To run it, the images you want to used must be named with the format <prefix><index>.<extension>. For example, the images can be name photo0.jpg, photo1.jpg and photo2.jpg. The prefix, the number of images and extension are the first 3 arguments of the program, the 4th one being a boolean indicating whether the images must be realigned before processing.

For example, to use the images of the bug of this repository, after the build step described above:

./multi_focus ../files/sbug0 13 png 0

The program loads the input images and displays the resulting multi-focus images for different values of a parameter t.
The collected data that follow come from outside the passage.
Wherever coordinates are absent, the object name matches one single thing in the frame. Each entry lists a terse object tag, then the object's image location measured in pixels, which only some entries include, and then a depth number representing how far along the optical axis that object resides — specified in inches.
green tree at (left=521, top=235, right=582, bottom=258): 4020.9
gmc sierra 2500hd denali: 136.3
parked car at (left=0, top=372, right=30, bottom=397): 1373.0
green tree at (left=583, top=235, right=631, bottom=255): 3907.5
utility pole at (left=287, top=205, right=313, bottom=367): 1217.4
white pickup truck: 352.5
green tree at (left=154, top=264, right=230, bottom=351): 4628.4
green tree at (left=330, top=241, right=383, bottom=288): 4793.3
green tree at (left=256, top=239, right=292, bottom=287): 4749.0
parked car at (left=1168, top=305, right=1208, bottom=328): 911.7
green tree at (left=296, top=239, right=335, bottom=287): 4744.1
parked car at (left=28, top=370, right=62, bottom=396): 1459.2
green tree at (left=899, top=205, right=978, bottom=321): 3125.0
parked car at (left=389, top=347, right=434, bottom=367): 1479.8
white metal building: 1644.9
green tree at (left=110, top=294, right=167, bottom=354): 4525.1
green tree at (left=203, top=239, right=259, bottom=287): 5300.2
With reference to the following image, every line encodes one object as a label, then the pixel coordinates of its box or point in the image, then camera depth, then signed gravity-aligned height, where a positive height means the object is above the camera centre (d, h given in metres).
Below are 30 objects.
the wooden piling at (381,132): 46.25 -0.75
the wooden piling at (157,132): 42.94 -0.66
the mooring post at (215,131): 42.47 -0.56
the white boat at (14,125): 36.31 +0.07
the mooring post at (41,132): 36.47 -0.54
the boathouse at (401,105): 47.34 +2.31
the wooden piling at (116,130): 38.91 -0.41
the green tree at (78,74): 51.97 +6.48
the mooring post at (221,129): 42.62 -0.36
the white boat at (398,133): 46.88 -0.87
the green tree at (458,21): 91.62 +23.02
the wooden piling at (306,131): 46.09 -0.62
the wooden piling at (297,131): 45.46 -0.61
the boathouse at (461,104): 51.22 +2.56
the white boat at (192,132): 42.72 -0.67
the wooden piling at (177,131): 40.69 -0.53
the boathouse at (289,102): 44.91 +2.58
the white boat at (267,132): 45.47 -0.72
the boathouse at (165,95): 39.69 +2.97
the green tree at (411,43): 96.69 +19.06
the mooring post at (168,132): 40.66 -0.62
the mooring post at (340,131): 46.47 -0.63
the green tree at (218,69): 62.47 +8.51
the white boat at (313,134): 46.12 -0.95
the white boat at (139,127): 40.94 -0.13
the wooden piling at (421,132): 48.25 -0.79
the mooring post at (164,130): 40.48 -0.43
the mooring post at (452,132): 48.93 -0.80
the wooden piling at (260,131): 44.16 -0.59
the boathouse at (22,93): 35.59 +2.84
After implementing the algorithm described in [1], I found it had several limitations:

• it does not perform well when a part of the scene is blurry in every input image, the tiles used to decompose the image are visible in these parts
• it is quite complicated: recomposing the image tile by tile is not a trivial task, and for optimal quality we also need to perform a graph cut for every tile fusion
• it does not take advantage of the power of the multi-resolution spline: only small tiles are merged using this technique

For this reasons, I deviated from this algorithm in two ways:

• I used multi-resolution spline to merge all the images at once
• I chose another measure of focus in the image

To merge all the images at once, I computed a depth map base one the measure of focus similar to the one in [1], except that depth is computed for each pixel instead of only computing it for each tile. This depth map is then smoothed using a denoising algorithm (here non local means is used, but is probably overkill).

All the images are then merged using the depth map to build a mask for each image.

Using the modified Laplacian described in [1] to measure focus gave some slightly unsatisfying results in specific cases (nothing huge but for example in the case of the bug one "hair" move between to images, and the Laplacian counted both positions of the "hair" as focused). Consequently, I decided to again take advantage of the insight given by the multi-resoltion spline, so I used the dilation by a circle of the base of the pyramid (which corresponds to high frequencies) as a measure of focus.

The size of the circle used for dilatation is the parameter t used in the algorithm.

• [1]: Multi-focus imaging using local focus estimation and mosaicking
• [2]: A Multiresolution Spline With Application to Image Mosaics
• [3]: The Laplacian Pyramid as a Compact Image Code